The main thing I’ve learned about photographing women: don’t make them look fat.

 

Dreams have a raw feeling to them. They haven’t been processed by our conscious, hey I can explain everything, mind.

 

Pornography has its place, but the only interesting women are real ones.

 

I’ve been thinking: I must write letters. I have to write letters.

 

The Ninth Gate: A slow supernatural thriller starring Johnny Depp. Not much supernatural happens, not very scary, one good sex scene, don’t bother.

 

“All art forms are merging into one,” the young man on the bus said excitedly, “Everything is becoming totally tribal.”

 

One 12 hour shift at the printing plant I remember singing all night, every song I could remember, to keep from going crazy with boredom.

 

Civilization is a box. We do live longer. In the 1930s, when Social Security was invented, they didn’t see any problem paying for it, because most people didn’t live much beyond 65. Around 1900, in the U.S., life expectancy was 49. In hunter-gatherer tribes, I’ve read, most people died in their 20s.

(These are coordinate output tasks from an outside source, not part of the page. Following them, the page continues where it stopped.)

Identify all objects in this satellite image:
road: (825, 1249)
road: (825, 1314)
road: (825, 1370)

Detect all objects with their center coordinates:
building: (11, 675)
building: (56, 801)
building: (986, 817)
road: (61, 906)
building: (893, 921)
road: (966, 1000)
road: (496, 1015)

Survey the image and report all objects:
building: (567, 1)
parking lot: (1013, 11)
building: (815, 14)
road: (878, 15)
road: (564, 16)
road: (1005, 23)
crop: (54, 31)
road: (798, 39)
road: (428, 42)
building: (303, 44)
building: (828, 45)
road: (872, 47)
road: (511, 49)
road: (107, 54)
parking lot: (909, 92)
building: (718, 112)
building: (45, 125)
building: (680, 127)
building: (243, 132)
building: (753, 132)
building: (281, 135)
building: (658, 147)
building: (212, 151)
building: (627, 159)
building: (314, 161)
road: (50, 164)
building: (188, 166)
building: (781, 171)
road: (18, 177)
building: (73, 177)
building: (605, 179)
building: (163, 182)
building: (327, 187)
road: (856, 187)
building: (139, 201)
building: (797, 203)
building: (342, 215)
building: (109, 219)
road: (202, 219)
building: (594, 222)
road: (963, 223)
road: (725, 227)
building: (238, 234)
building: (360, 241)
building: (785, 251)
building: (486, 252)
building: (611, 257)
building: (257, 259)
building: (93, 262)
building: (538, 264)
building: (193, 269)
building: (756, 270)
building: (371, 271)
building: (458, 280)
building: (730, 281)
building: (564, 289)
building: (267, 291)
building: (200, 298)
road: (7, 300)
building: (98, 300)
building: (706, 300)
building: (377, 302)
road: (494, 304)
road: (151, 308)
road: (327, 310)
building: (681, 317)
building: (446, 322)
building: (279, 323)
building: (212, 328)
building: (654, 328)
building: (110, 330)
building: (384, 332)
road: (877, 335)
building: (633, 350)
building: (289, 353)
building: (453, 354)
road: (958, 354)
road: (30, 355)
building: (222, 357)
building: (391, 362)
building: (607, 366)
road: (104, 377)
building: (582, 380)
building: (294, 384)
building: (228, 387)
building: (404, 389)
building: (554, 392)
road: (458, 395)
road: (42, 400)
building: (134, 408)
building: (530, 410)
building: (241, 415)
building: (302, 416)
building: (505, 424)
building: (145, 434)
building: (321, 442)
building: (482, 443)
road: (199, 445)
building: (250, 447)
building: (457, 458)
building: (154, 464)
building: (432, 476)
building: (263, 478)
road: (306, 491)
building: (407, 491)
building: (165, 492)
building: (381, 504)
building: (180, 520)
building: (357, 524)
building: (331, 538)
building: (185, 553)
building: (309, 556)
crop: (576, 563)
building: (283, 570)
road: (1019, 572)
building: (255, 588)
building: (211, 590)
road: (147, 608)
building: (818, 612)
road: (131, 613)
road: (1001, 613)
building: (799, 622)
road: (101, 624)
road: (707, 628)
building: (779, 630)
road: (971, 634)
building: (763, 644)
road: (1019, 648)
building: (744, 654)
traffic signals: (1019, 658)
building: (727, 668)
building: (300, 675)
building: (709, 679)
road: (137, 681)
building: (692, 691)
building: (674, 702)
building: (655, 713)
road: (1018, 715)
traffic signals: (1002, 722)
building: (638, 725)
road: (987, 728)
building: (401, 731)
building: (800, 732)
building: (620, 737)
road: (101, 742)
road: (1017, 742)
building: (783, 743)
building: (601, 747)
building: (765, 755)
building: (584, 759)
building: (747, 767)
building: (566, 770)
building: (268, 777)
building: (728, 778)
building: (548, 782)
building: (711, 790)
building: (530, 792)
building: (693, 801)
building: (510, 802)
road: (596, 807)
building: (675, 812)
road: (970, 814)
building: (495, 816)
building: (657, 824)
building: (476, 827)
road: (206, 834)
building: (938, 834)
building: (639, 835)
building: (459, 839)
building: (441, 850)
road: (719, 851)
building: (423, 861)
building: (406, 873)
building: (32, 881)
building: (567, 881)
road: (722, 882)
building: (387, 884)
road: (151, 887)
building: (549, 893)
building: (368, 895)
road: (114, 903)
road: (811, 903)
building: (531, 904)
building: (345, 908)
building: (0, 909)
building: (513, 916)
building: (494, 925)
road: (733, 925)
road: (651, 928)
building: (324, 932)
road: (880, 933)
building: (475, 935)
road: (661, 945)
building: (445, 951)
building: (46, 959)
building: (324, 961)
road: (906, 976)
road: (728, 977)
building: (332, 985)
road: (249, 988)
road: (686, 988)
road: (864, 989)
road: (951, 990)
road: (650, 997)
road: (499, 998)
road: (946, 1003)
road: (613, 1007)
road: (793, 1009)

But animals live longer in zoos too. And it seems even longer, looking out through the bars of your cage….

 

The problem with liberals is that they’re not driven by necessity. They’re not real.

 

Nature did not actually intend for me to be an administrative assistant. It was all a mistake.

 

Buffy the Vampire Slayer – I sort of identify with Spike, the vampire with the chip in his head.

 

Dream: Saw myself in high school. I was there as an adult, probably present age, watching my younger self, fascinated. Later, in another dream, I tried to tell someone about this dream.

 

Never trust anyone who makes over $30,000.

 

As an employee I identify with wolves. I’ve read that wolves don’t make good pets, because they don’t care what you want.

 

Dream: An outdoor faire. I sang “Geordie” spontaneously, not as a performance. People applauded.

 

To find yourself you have to break rules.

 

My experience is that creativity comes from moving slow, allowing my mind to wander.

 

This idea in American culture that we’re all going to go as fast as we can seems self-destructive to me. Especially as we get older. I’m 61 and I need to slow down.

In recent years I’ve heard a lot about “sustainability,” the idea that the American way of life is using up materials, energy and the environment at a rate that can’t be sustained. What about people? We’re also using up people, running them faster and faster until they’re exhausted. Is it worth it?

 

All I want to do is stay home and sing.